[Dataset entries]
--- --- ---

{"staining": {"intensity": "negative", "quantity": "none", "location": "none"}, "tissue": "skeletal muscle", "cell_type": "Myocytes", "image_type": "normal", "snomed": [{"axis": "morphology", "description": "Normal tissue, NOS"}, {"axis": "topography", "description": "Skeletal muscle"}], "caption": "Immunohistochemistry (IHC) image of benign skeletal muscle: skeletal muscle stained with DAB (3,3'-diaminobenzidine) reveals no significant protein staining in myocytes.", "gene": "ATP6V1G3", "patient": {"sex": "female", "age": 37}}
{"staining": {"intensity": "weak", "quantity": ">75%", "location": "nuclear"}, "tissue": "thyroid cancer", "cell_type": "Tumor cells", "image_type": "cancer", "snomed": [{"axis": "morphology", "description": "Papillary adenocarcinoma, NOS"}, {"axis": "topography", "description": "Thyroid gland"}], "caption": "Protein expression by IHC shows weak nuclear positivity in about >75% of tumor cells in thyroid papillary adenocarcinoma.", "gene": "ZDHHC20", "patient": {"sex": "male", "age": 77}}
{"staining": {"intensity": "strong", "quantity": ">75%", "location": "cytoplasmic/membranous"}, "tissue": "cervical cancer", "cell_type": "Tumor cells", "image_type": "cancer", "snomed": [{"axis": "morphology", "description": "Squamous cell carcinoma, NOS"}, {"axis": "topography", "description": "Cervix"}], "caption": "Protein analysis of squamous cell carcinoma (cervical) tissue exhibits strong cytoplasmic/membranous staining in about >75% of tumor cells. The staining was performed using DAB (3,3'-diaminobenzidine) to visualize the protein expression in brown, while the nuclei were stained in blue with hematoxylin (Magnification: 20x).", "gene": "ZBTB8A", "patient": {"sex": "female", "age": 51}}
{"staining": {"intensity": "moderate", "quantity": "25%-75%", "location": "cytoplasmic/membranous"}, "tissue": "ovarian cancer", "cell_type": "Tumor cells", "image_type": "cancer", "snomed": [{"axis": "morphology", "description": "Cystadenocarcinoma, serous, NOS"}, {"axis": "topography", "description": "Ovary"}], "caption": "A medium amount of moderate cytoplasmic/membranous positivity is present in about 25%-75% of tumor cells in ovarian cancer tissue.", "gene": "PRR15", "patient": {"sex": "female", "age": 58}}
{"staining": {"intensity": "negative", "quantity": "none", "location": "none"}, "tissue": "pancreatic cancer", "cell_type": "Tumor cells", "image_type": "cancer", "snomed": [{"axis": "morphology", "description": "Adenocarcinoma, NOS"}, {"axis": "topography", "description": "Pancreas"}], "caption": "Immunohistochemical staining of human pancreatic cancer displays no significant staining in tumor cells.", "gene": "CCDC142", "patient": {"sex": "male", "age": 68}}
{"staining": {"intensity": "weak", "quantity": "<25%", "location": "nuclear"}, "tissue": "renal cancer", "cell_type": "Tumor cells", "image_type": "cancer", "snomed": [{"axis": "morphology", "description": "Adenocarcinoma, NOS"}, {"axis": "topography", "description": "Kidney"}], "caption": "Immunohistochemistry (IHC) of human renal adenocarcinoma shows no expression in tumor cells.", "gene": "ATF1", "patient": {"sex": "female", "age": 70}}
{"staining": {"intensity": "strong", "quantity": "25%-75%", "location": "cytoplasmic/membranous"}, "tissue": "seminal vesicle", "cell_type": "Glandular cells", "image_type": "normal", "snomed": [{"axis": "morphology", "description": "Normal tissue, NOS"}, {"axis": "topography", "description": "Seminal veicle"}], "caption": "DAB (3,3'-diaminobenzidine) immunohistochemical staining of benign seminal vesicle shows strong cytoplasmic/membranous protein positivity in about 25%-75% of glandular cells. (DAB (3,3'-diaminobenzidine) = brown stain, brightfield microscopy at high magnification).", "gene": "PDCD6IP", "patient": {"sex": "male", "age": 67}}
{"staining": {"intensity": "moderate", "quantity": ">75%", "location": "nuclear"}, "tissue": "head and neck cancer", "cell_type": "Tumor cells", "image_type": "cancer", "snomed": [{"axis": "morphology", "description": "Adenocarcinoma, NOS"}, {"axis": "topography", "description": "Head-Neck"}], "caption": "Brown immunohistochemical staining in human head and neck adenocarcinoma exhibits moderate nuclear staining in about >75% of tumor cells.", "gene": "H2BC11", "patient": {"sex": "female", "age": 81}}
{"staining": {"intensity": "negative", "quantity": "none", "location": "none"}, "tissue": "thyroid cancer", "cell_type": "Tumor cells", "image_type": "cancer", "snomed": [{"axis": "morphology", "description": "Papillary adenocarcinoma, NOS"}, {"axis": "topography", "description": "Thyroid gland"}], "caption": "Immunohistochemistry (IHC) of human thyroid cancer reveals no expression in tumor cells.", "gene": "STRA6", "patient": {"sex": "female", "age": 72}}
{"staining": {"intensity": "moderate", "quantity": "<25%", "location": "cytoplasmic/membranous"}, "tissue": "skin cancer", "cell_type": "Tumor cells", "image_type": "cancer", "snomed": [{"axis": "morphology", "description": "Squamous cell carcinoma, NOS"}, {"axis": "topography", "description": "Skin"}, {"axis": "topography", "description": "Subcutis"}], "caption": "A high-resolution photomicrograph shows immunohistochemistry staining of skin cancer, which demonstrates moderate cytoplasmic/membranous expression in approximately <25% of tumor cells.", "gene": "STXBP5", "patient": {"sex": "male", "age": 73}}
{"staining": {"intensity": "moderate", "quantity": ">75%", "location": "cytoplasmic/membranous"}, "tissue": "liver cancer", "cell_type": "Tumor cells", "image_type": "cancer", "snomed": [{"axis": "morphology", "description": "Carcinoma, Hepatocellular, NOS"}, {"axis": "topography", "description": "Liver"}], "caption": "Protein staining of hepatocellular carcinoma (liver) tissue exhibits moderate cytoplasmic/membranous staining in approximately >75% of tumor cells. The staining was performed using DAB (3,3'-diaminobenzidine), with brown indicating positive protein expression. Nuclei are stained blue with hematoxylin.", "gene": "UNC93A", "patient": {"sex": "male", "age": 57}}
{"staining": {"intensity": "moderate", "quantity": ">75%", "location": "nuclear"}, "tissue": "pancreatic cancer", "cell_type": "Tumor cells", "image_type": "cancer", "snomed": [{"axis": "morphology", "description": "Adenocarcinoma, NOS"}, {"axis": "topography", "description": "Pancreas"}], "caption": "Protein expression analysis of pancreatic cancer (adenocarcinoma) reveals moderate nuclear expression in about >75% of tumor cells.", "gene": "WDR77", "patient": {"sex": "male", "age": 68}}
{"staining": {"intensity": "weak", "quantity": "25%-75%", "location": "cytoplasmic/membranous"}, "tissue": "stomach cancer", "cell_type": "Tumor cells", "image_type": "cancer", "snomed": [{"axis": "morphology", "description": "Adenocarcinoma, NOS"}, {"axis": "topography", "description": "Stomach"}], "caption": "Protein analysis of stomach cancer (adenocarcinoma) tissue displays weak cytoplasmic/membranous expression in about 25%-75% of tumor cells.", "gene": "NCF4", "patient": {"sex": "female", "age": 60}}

--- --- ---

- ABOUT THIS TASK: Restate each record above word for word.

- SOLUTION:
{"staining": {"intensity": "negative", "quantity": "none", "location": "none"}, "tissue": "skeletal muscle", "cell_type": "Myocytes", "image_type": "normal", "snomed": [{"axis": "morphology", "description": "Normal tissue, NOS"}, {"axis": "topography", "description": "Skeletal muscle"}], "caption": "Immunohistochemistry (IHC) image of benign skeletal muscle: skeletal muscle stained with DAB (3,3'-diaminobenzidine) reveals no significant protein staining in myocytes.", "gene": "ATP6V1G3", "patient": {"sex": "female", "age": 37}}
{"staining": {"intensity": "weak", "quantity": ">75%", "location": "nuclear"}, "tissue": "thyroid cancer", "cell_type": "Tumor cells", "image_type": "cancer", "snomed": [{"axis": "morphology", "description": "Papillary adenocarcinoma, NOS"}, {"axis": "topography", "description": "Thyroid gland"}], "caption": "Protein expression by IHC shows weak nuclear positivity in about >75% of tumor cells in thyroid papillary adenocarcinoma.", "gene": "ZDHHC20", "patient": {"sex": "male", "age": 77}}
{"staining": {"intensity": "strong", "quantity": ">75%", "location": "cytoplasmic/membranous"}, "tissue": "cervical cancer", "cell_type": "Tumor cells", "image_type": "cancer", "snomed": [{"axis": "morphology", "description": "Squamous cell carcinoma, NOS"}, {"axis": "topography", "description": "Cervix"}], "caption": "Protein analysis of squamous cell carcinoma (cervical) tissue exhibits strong cytoplasmic/membranous staining in about >75% of tumor cells. The staining was performed using DAB (3,3'-diaminobenzidine) to visualize the protein expression in brown, while the nuclei were stained in blue with hematoxylin (Magnification: 20x).", "gene": "ZBTB8A", "patient": {"sex": "female", "age": 51}}
{"staining": {"intensity": "moderate", "quantity": "25%-75%", "location": "cytoplasmic/membranous"}, "tissue": "ovarian cancer", "cell_type": "Tumor cells", "image_type": "cancer", "snomed": [{"axis": "morphology", "description": "Cystadenocarcinoma, serous, NOS"}, {"axis": "topography", "description": "Ovary"}], "caption": "A medium amount of moderate cytoplasmic/membranous positivity is present in about 25%-75% of tumor cells in ovarian cancer tissue.", "gene": "PRR15", "patient": {"sex": "female", "age": 58}}
{"staining": {"intensity": "negative", "quantity": "none", "location": "none"}, "tissue": "pancreatic cancer", "cell_type": "Tumor cells", "image_type": "cancer", "snomed": [{"axis": "morphology", "description": "Adenocarcinoma, NOS"}, {"axis": "topography", "description": "Pancreas"}], "caption": "Immunohistochemical staining of human pancreatic cancer displays no significant staining in tumor cells.", "gene": "CCDC142", "patient": {"sex": "male", "age": 68}}
{"staining": {"intensity": "weak", "quantity": "<25%", "location": "nuclear"}, "tissue": "renal cancer", "cell_type": "Tumor cells", "image_type": "cancer", "snomed": [{"axis": "morphology", "description": "Adenocarcinoma, NOS"}, {"axis": "topography", "description": "Kidney"}], "caption": "Immunohistochemistry (IHC) of human renal adenocarcinoma shows no expression in tumor cells.", "gene": "ATF1", "patient": {"sex": "female", "age": 70}}
{"staining": {"intensity": "strong", "quantity": "25%-75%", "location": "cytoplasmic/membranous"}, "tissue": "seminal vesicle", "cell_type": "Glandular cells", "image_type": "normal", "snomed": [{"axis": "morphology", "description": "Normal tissue, NOS"}, {"axis": "topography", "description": "Seminal veicle"}], "caption": "DAB (3,3'-diaminobenzidine) immunohistochemical staining of benign seminal vesicle shows strong cytoplasmic/membranous protein positivity in about 25%-75% of glandular cells. (DAB (3,3'-diaminobenzidine) = brown stain, brightfield microscopy at high magnification).", "gene": "PDCD6IP", "patient": {"sex": "male", "age": 67}}
{"staining": {"intensity": "moderate", "quantity": ">75%", "location": "nuclear"}, "tissue": "head and neck cancer", "cell_type": "Tumor cells", "image_type": "cancer", "snomed": [{"axis": "morphology", "description": "Adenocarcinoma, NOS"}, {"axis": "topography", "description": "Head-Neck"}], "caption": "Brown immunohistochemical staining in human head and neck adenocarcinoma exhibits moderate nuclear staining in about >75% of tumor cells.", "gene": "H2BC11", "patient": {"sex": "female", "age": 81}}
{"staining": {"intensity": "negative", "quantity": "none", "location": "none"}, "tissue": "thyroid cancer", "cell_type": "Tumor cells", "image_type": "cancer", "snomed": [{"axis": "morphology", "description": "Papillary adenocarcinoma, NOS"}, {"axis": "topography", "description": "Thyroid gland"}], "caption": "Immunohistochemistry (IHC) of human thyroid cancer reveals no expression in tumor cells.", "gene": "STRA6", "patient": {"sex": "female", "age": 72}}
{"staining": {"intensity": "moderate", "quantity": "<25%", "location": "cytoplasmic/membranous"}, "tissue": "skin cancer", "cell_type": "Tumor cells", "image_type": "cancer", "snomed": [{"axis": "morphology", "description": "Squamous cell carcinoma, NOS"}, {"axis": "topography", "description": "Skin"}, {"axis": "topography", "description": "Subcutis"}], "caption": "A high-resolution photomicrograph shows immunohistochemistry staining of skin cancer, which demonstrates moderate cytoplasmic/membranous expression in approximately <25% of tumor cells.", "gene": "STXBP5", "patient": {"sex": "male", "age": 73}}
{"staining": {"intensity": "moderate", "quantity": ">75%", "location": "cytoplasmic/membranous"}, "tissue": "liver cancer", "cell_type": "Tumor cells", "image_type": "cancer", "snomed": [{"axis": "morphology", "description": "Carcinoma, Hepatocellular, NOS"}, {"axis": "topography", "description": "Liver"}], "caption": "Protein staining of hepatocellular carcinoma (liver) tissue exhibits moderate cytoplasmic/membranous staining in approximately >75% of tumor cells. The staining was performed using DAB (3,3'-diaminobenzidine), with brown indicating positive protein expression. Nuclei are stained blue with hematoxylin.", "gene": "UNC93A", "patient": {"sex": "male", "age": 57}}
{"staining": {"intensity": "moderate", "quantity": ">75%", "location": "nuclear"}, "tissue": "pancreatic cancer", "cell_type": "Tumor cells", "image_type": "cancer", "snomed": [{"axis": "morphology", "description": "Adenocarcinoma, NOS"}, {"axis": "topography", "description": "Pancreas"}], "caption": "Protein expression analysis of pancreatic cancer (adenocarcinoma) reveals moderate nuclear expression in about >75% of tumor cells.", "gene": "WDR77", "patient": {"sex": "male", "age": 68}}
{"staining": {"intensity": "weak", "quantity": "25%-75%", "location": "cytoplasmic/membranous"}, "tissue": "stomach cancer", "cell_type": "Tumor cells", "image_type": "cancer", "snomed": [{"axis": "morphology", "description": "Adenocarcinoma, NOS"}, {"axis": "topography", "description": "Stomach"}], "caption": "Protein analysis of stomach cancer (adenocarcinoma) tissue displays weak cytoplasmic/membranous expression in about 25%-75% of tumor cells.", "gene": "NCF4", "patient": {"sex": "female", "age": 60}}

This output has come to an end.